Monet is founder of French impressionist painting, and the most consistent and prolific practitioner of the movement’s philosophy of expressing one’s perceptions before nature, especially as applied to plain-air landscape painting. The term Impressionism is derived from the title of his painting Impression, Sunrise.
Early life
Claude Monet was born on 14 November 1840 on the 5th floor of 45 rue Laffitte, in the 9th arrondissement of Paris.

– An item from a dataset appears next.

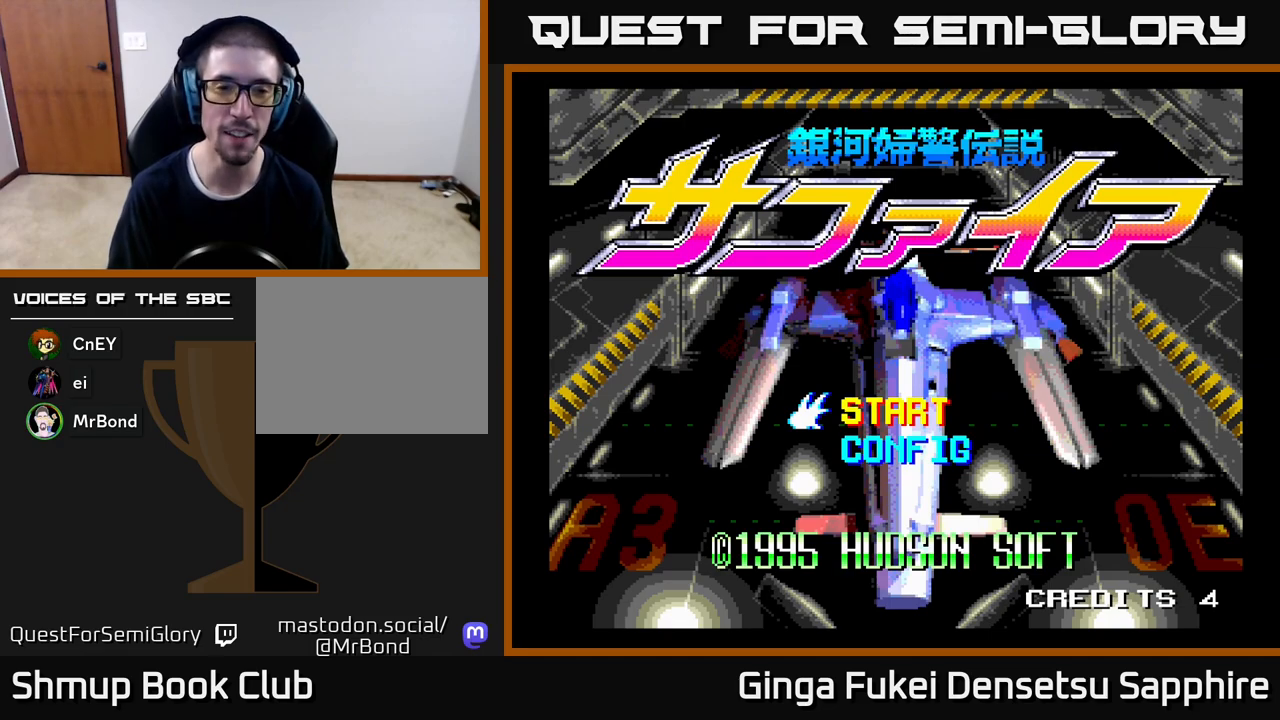
{"buttons": [], "left_stick": "center", "events": []}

He was the second son of Claude Adolphe Monet and Louise Justine Aubrée Monet, both of them second-generation Parisians. On 20 May 1841, he was baptized in the local parish church, Notre-Dame-de-Lorette, as Oscar-Claude, but his parents called him simply Oscar. He signed his juvenilia “O. Monet Despite being baptized Catholic, Monet later on became an atheist.
In 1845, his family moved to Le Havre in Normandy. His father wanted him to go into the family grocery business, but Monet wanted to become an artist. His mother was a singer.
On 1 April 1851, Monet entered Le Havre secondary school of the arts. Locals knew him well for his charcoal caricatures, which he would sell for ten to twenty francs. Monet also undertook his first drawing lessons from Jacques-François Ochard, a former student of Jacques-Louis David.
On the beaches of Normandy in about 1856/1857, he met fellow artist Eugène Boudin, who became his mentor and taught him to use oil paints. Boudin taught Monet “en plain air” (outdoor) techniques for painting. Both received the influence of Johan Barthold Jongkind. On 28 January 1857, his mother died. At the age of sixteen, he left school and went to live with his widowed childless aunt, Marie-Jeanne Lecadre.